Copy the material below word for word, keeping every line as it appears.

[Entries drawn from a collection]

----------------------------------------

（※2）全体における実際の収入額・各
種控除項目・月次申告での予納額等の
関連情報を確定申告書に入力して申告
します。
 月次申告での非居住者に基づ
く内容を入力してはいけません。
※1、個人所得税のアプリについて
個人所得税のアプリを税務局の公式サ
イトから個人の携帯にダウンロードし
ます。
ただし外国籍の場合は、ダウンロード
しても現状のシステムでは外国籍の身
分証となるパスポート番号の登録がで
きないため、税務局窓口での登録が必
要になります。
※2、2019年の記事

----------------------------------------

**Solved problem**
（※2）全体における実際の収入額・各
種控除項目・月次申告での予納額等の
関連情報を確定申告書に入力して申告
します。
 月次申告での非居住者に基づ
く内容を入力してはいけません。
※1、個人所得税のアプリについて
個人所得税のアプリを税務局の公式サ
イトから個人の携帯にダウンロードし
ます。
ただし外国籍の場合は、ダウンロード
しても現状のシステムでは外国籍の身
分証となるパスポート番号の登録がで
きないため、税務局窓口での登録が必
要になります。
※2、2019年の記事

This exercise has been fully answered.